** Start PROVIDED TEXT **

Coming Out
I went vegetarian 12 years ago and vegan 10 years later. I am currently a pescetarian.
While vegetarian and vegan ideals appeal to me tremendously and align with my values (mainly the rejection of capitalist exploitation of people, land, animals and resources), I am unearthing a lot about myself and my motives this year.
Autonomy is what it boils down to. It all comes down to the perceived right to say “no.”
Being vegan and vegetarian gave me a strong sense of autonomy I’d never felt the “right” to feel. I could be picky. I could have overt preferences. I could ask, even demand something special with little to no push back.
As an eldest, female child I learned not to rock the boat. Be a good girl, be easy, go with the flow, be agreeable. It rewards you with accolades and praise. “You’re easy to please” and “you’re going to be such a great wife one day” are huge compliments in Christian circles. If I had a dollar for everytime I heard “A man that findeth a wife, findeth a good thing” I’d be a billionaire. Good wives are “submissive.” I wanted more than anything in life to be a “good thing,” to be found, to be seen.
No one enjoys a difficult child. Few people enjoy difficult adults. I have always longed to be enjoyable. I ate what was prepared, I wore what was clean, I received what was given with gratitude.
I did my best to follow the rules and any of my short-lived attempts to break free from this sort of compulsory, repressive molding were met with disappointment, confusion and intense disapproval from adults. Disapproval from those whom I desperately sought approval cut like a knife on fire.

** End PROVIDED TEXT **

EXERCISE REQUIREMENTS:
Please return the essay on going vegetarian and vegan word for word, from its title through its final sentence.

** Start RAW DATA **

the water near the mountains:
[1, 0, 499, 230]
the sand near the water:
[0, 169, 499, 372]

** End RAW DATA **

REPLY:
Coming Out
I went vegetarian 12 years ago and vegan 10 years later. I am currently a pescetarian.
While vegetarian and vegan ideals appeal to me tremendously and align with my values (mainly the rejection of capitalist exploitation of people, land, animals and resources), I am unearthing a lot about myself and my motives this year.
Autonomy is what it boils down to. It all comes down to the perceived right to say “no.”
Being vegan and vegetarian gave me a strong sense of autonomy I’d never felt the “right” to feel. I could be picky. I could have overt preferences. I could ask, even demand something special with little to no push back.
As an eldest, female child I learned not to rock the boat. Be a good girl, be easy, go with the flow, be agreeable. It rewards you with accolades and praise. “You’re easy to please” and “you’re going to be such a great wife one day” are huge compliments in Christian circles. If I had a dollar for everytime I heard “A man that findeth a wife, findeth a good thing” I’d be a billionaire. Good wives are “submissive.” I wanted more than anything in life to be a “good thing,” to be found, to be seen.
No one enjoys a difficult child. Few people enjoy difficult adults. I have always longed to be enjoyable. I ate what was prepared, I wore what was clean, I received what was given with gratitude.
I did my best to follow the rules and any of my short-lived attempts to break free from this sort of compulsory, repressive molding were met with disappointment, confusion and intense disapproval from adults. Disapproval from those whom I desperately sought approval cut like a knife on fire.